第7話『魔法②』
その夜、色々な魔法を試してみる事にした。
手から炎を出せば手が熱くなるし、手から離して炎を出すと思うように火力調節ができない。
光魔法はただただ眩しいだけだし、黒魔法に至っては使い方すら分からない。
魔法というものはそれほど便利なものではないらしい。
それに、魔法を使う度に血の気が引いていくような、なにか暖かい物が体から抜け落ちていくような不快感がある。
魔導書によるとこれが魔力というもので、幼児でも扱えて当たり前の物なんだとか。
その魔導書によると、魔法とはイメージそのもの。
よくアニメや漫画で見るような詠唱は、必ず必要なものではないが、詠唱によりイメージを確固たるものとする事が出来るらしい。
ということは、自動で勝手に発動する魔法なんて規格外なのでは? とも思ったが、便利な分には困らないので問題ない。

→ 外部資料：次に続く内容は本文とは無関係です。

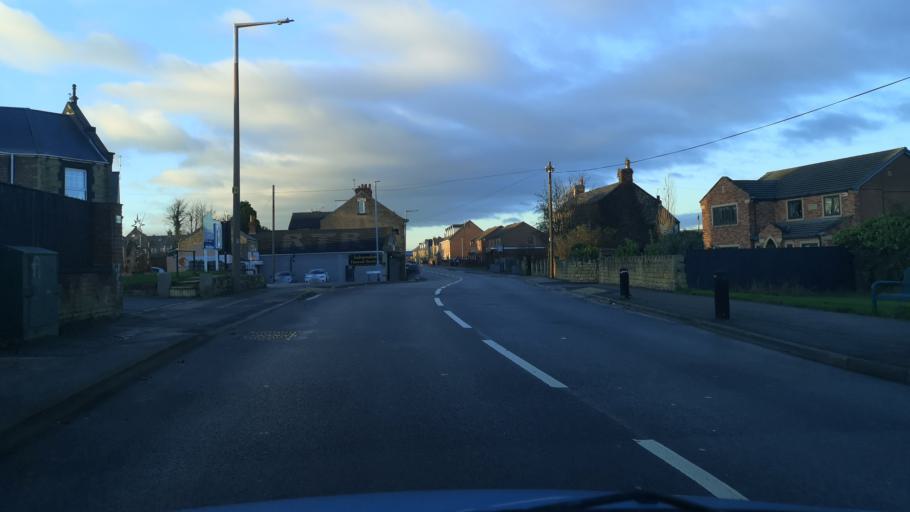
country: GB
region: England
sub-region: Barnsley
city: Great Houghton
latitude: 53.5540
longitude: -1.3511
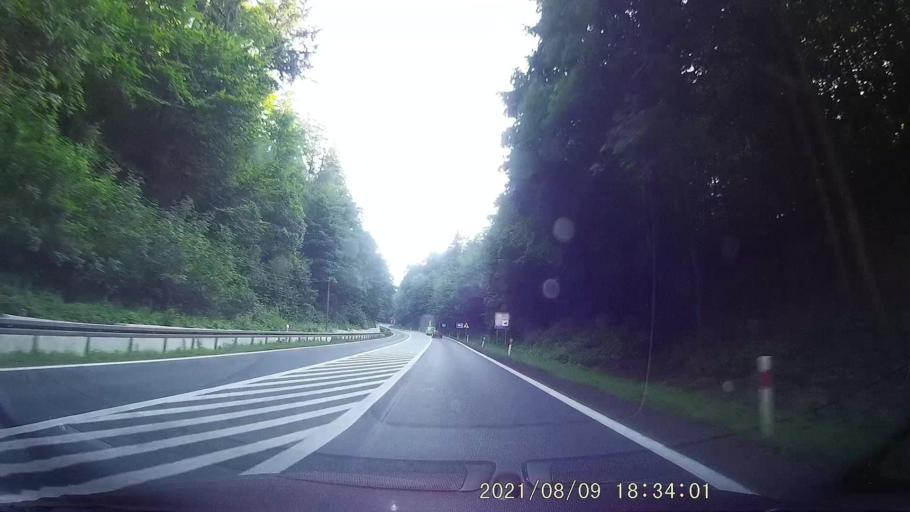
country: PL
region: Lower Silesian Voivodeship
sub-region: Powiat zabkowicki
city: Bardo
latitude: 50.4861
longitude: 16.7165
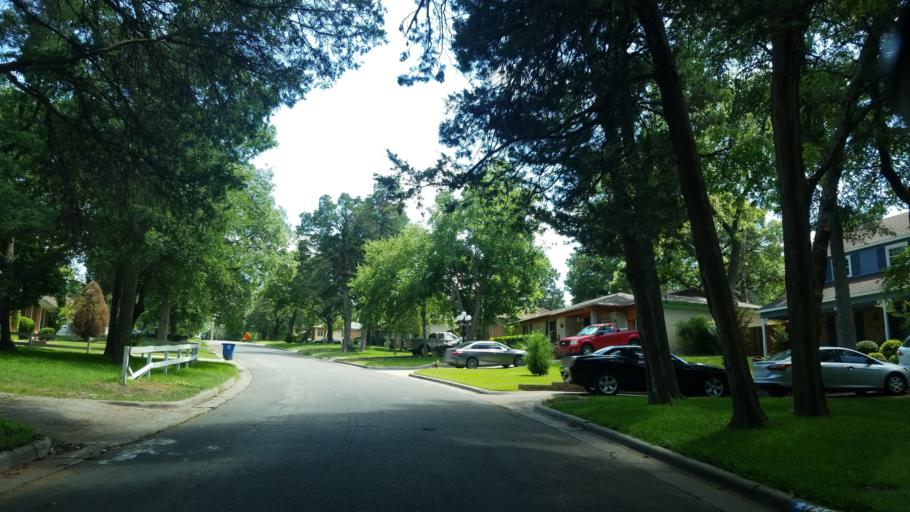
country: US
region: Texas
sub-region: Dallas County
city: Balch Springs
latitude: 32.7549
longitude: -96.6982
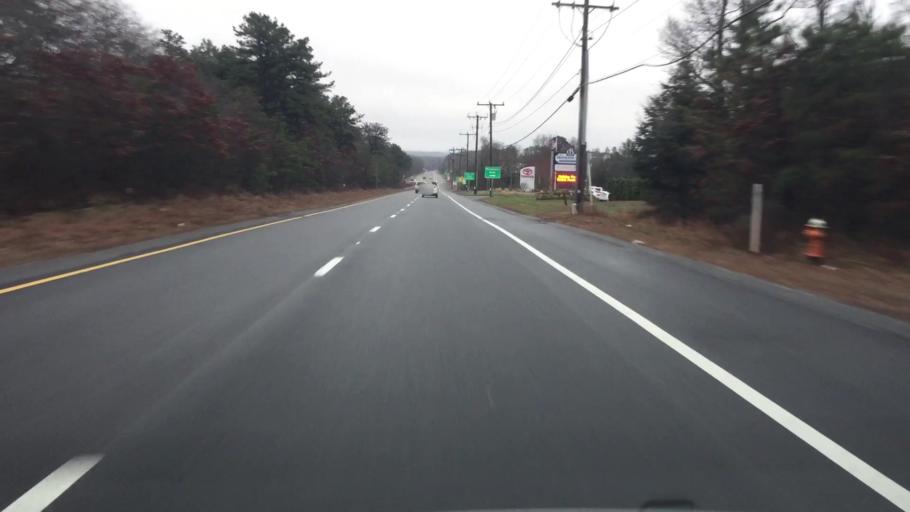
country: US
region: Massachusetts
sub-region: Barnstable County
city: Bourne
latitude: 41.7232
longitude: -70.5847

それよりも問題なのは自動攻防が無差別に発動してしまうことだ。
便利だが、それ以上に危険な魔法だ。
敵意があるというだけで発動されては困る。
そういった魔力や魔法の暴走は、幼子がよくやるミスらしい。
体が小さくなってしまったのも相まって、調節しづらくなっているのだろう。
一朝一夕で何とかなるものではないようだ。
さて、粗方情報が揃ったが……私は今後どうすれぱ良いのだろうか。
いつまでも廃村で過ごすという訳にはいかないだろう、先程の魔物以外にも、人の死体や血の匂いを嗅ぎつけて、魔物が集まってくるかもしれない。
山へ逃げるのもひとつの手だろうか。
自動攻防を制御するのにも山篭りは最適だろう。
食事も動物や果物があるだろうし、最悪、魔物も食べれるかもしれない。
今後の方針が決まったところで、私は眠りにつくことにした。
明日から始まる日々の不安をかき消すように、目を閉じた。